▶

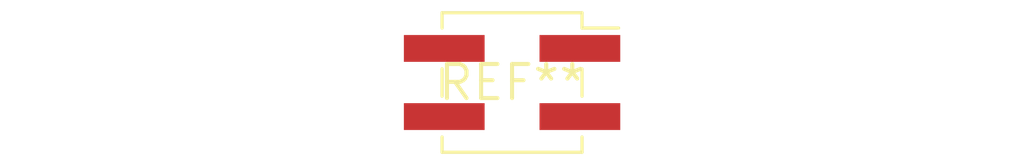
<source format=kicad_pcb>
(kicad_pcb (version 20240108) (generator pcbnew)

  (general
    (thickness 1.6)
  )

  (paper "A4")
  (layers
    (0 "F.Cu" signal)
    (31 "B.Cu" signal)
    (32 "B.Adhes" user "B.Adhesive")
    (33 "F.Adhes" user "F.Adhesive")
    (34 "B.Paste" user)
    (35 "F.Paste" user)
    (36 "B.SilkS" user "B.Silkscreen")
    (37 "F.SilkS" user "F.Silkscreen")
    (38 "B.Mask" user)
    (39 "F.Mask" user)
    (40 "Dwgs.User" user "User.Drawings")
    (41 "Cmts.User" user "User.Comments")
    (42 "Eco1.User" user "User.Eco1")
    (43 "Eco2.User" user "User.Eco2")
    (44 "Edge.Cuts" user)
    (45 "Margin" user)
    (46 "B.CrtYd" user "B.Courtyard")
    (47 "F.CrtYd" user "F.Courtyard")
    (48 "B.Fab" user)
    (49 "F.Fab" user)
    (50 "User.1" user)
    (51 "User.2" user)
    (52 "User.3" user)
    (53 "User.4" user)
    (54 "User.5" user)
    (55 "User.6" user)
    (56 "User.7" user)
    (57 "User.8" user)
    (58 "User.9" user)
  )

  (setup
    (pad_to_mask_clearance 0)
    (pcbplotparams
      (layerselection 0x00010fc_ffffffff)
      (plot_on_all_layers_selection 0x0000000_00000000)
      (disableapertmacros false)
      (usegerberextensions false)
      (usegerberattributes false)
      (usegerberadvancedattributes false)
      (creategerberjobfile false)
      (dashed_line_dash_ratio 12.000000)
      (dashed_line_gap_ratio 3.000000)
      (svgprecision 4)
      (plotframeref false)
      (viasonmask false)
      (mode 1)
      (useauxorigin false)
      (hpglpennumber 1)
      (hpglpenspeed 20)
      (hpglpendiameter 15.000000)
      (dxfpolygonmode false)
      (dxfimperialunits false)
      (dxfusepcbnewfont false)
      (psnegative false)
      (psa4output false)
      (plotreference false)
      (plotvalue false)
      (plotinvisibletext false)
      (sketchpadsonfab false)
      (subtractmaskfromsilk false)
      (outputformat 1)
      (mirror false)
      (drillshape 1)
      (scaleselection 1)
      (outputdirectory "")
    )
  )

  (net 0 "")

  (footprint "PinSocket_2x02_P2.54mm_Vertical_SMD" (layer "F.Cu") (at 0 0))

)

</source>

◀
▶

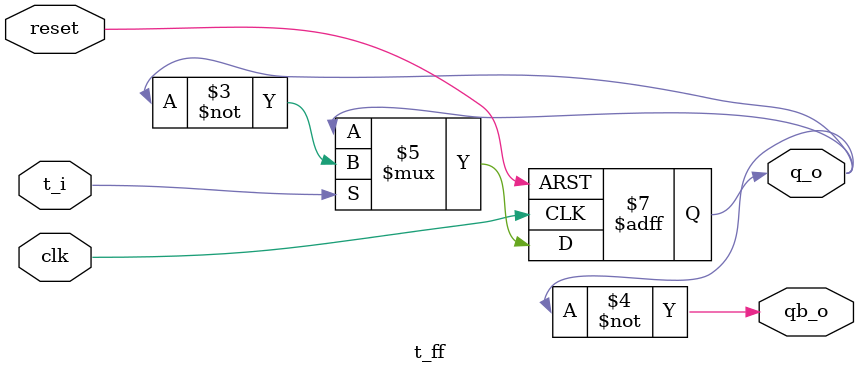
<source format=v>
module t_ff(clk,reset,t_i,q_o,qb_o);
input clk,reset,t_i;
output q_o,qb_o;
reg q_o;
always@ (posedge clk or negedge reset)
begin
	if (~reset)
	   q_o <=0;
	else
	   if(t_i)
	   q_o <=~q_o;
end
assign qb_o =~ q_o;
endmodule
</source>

◀

## How to complete this task:
Find every line in the records above that holds the word "SilkS", and copy each one.

## Response:
    (36 "B.SilkS" user "B.Silkscreen")
    (37 "F.SilkS" user "F.Silkscreen")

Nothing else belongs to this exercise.